Leading the film, Aurelia demonstrates a strong command of her craft. She’s unafraid to emphasize Caity’s less-than-admirable qualities, like her short temper, but her screen presence assures that she’s never anything less than compelling. As her troubled father, Spector smartly avoids stereotypes associated with playing a character struggling with alcoholism. Instead, he effectively captures the behavior and unbothered demeanor of someone working to hide their addiction from their loved ones. But the true standout of the cast is Emily Shaffer as Caity’s mother, Robin. She’s tasked with perhaps the most expected moment for a film of this kind: the scene where the supportive spouse breaks down. Robin spends most of the film in the background, doing her best to ignore the growing signs that her husband is relapsing, until the truth becomes impossible to avoid. In the film’s dramatic highlight, she and Caity go to a restaurant, and Robin unloads her feelings about her husband onto her daughter. It’s one of the few instances where cliche comes to the forefront, but Shaffer’s delivery is so honest, so raw, so sympathetic, and so powerful that she holds viewers entirely in her spell.

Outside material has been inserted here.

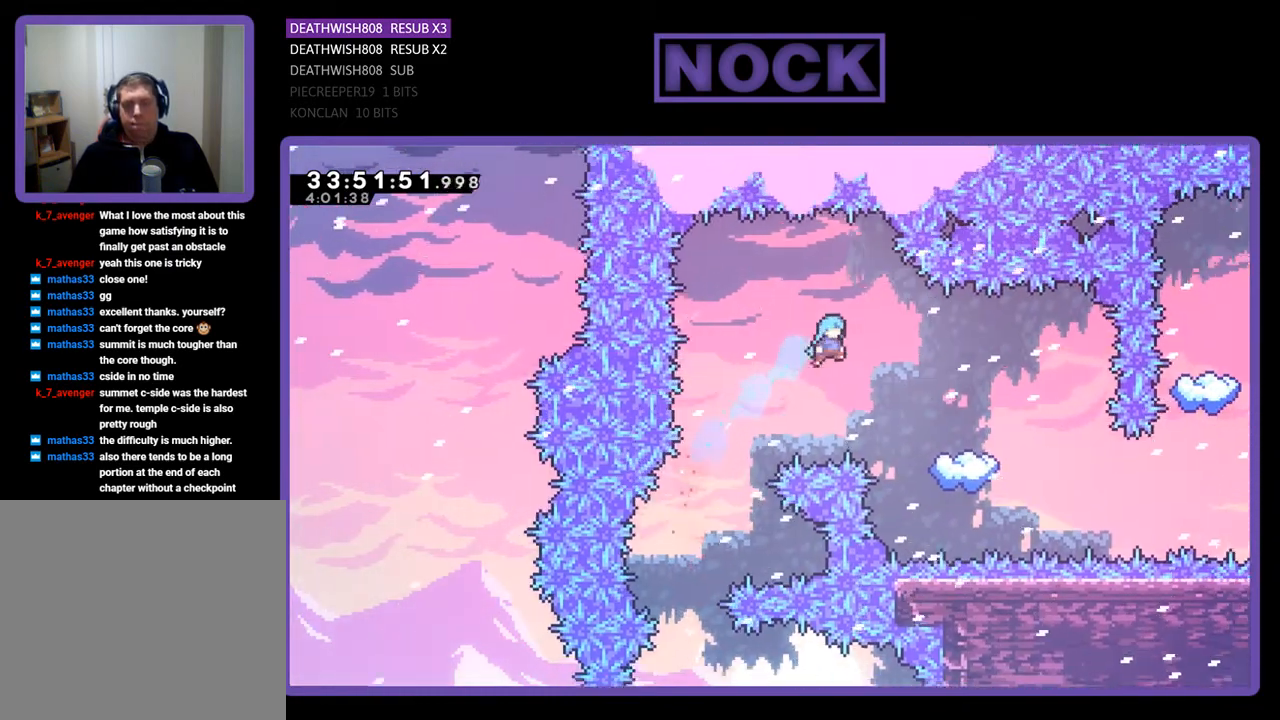
{"buttons": ["R2", "DPAD_RIGHT"], "events": [[467, "DPAD_UP", "up"], [500, "CIRCLE", "up"]]}
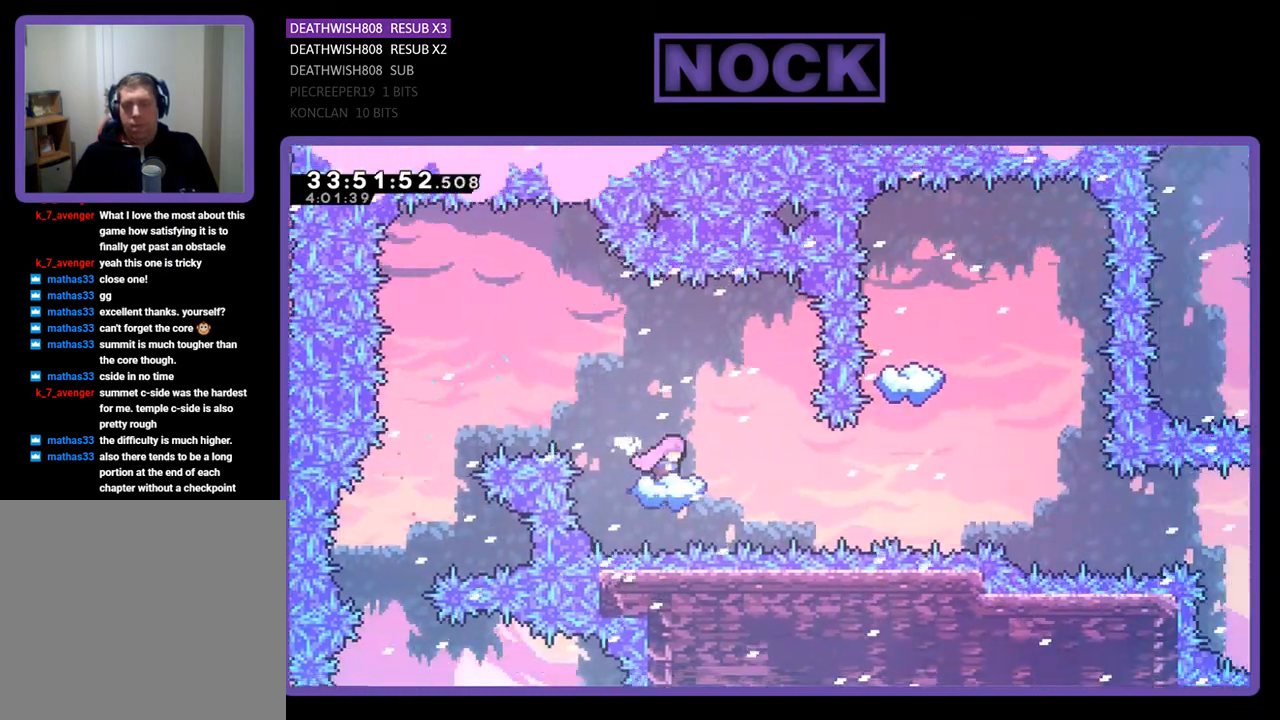
{"buttons": ["R2"], "events": [[33, "DPAD_RIGHT", "up"], [267, "DPAD_RIGHT", "down"], [433, "DPAD_RIGHT", "up"]]}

“Caity” may not seem like anything new for domestic dramas on paper, but it’s in the smart execution – both from the director and the cast – that it feels revelatory. It’s telling that some of the most purely enjoyable moments in the film take place among shrieking animatronics and fake cobwebs; the characters have to face the reality that life isn’t always easy or pretty, but to fight against or ignore the demons around and within oneself is a surefire way to let them take over. It’s best to face them head-on and live with the knowledge of their existence, never letting them become the dominant force in one’s life.